Friday, November 2, 2012

Blog 7


Danielle Orrock
Blog 7
Duverger’s Law

Duverger’s law states that SMDP electoral rules will produce a two party system, whereas PR electoral rules produce a multiparty system.  In the case of Sweden this law is mostly true.

Effective Number of Parties

In order to compare Duverger’s Law to Sweden’s electoral system the effective number of parties must be calculated.

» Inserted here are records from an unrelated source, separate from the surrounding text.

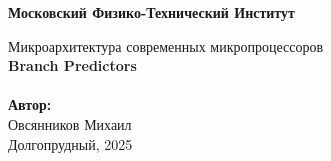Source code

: \newcommand{\HRule}{\rule{\linewidth}{0.7mm}}

\begin{center}
	\large\textbf{Московский Физико-Технический Институт}\\
	\vfill
		
	\Large Микроархитектура современных микропроцессоров
	\\[0.4cm]
	{ \huge \bfseries Branch Predictors}
	\\[0.4cm]
	
	\ \\
	\textbf{\large Автор:} \\	
	\large Овсянников Михаил\\
	\vfill
	\large Долгопрудный, 2025
\end{center}

\thispagestyle{empty}

\newpage
\setcounter{page}{2}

Using the formula given by Professor Hawkins, Neff=1/å (p^2) (October 29, 2012) and the percentage of seats won by each party, the equation equals 2.8. The two main parties that won the most seats were the Moderate Party and the Social Democrats, with the remaining .8 of the parties spread out between 6 other parties (Wikipedia, 2012).

Electoral Rules

The first aspect of Sweden’s electoral rules is its district magnitude. According to Parline on the Inter-Parliamentary Union, Sweden has a total of 349 seats and of those seats 310 are distributed between 29 constituencies based on the number of voters in each constituency.  The remaining 39 seats are awarded based off of the national vote (Parline, 2012).   

The second aspect of Sweden’s electoral rules is the formula they use to pick which members should hold the seats. Sweden uses a variation of proportional representation formatted after the modified Sainte-Laguë method (Parline, 2012).

The list structure and thresholds are the third and fourth aspects of Sweden’s electoral rules. Sweden has a slightly hybrid system with the way it elects the first 310 seats. For the first 310 seats the members are elected by a closed-party list, at which the votes only count if the party received 4 percent of the vote throughout the country or 12 percent of the vote throughout a constituency. There is, however, an option to have preferential voting among the 310 seats, but the candidate is required to have at least 8 percent of the vote for their votes to count.  For the remaining 39 seats the candidate is determined by proportional representation with the party needing 4 percent of the vote for their votes to count (Praline, 2012).

So according to Duverger’s Law with Sweden’s system being proportional representation, Sweden should have multiple parties, but as we saw earlier it only has 2.8.  It is more than two parties, however, it isn’t exactly three yet. In the case of Sweden, Duverger’s Law is mostly true.




 Works Cited


Parline. 2012. Inter-Parliamentary Union. Retrieved from http://www.ipu.org/parline-e/reports/2303_B.htm

Professor Hawkins. 2012, October 29. Parties and party systems.

Wikipedia. 2012. Swedish general election, 2010.  Retrieved from http://en.wikipedia.org/wiki/Swedish_general_election,_2010

1 comment:

  1. Nice blog. You are fair in saying it is mostly true. It's hard to tell how accurate it is when there are 2.8 parties.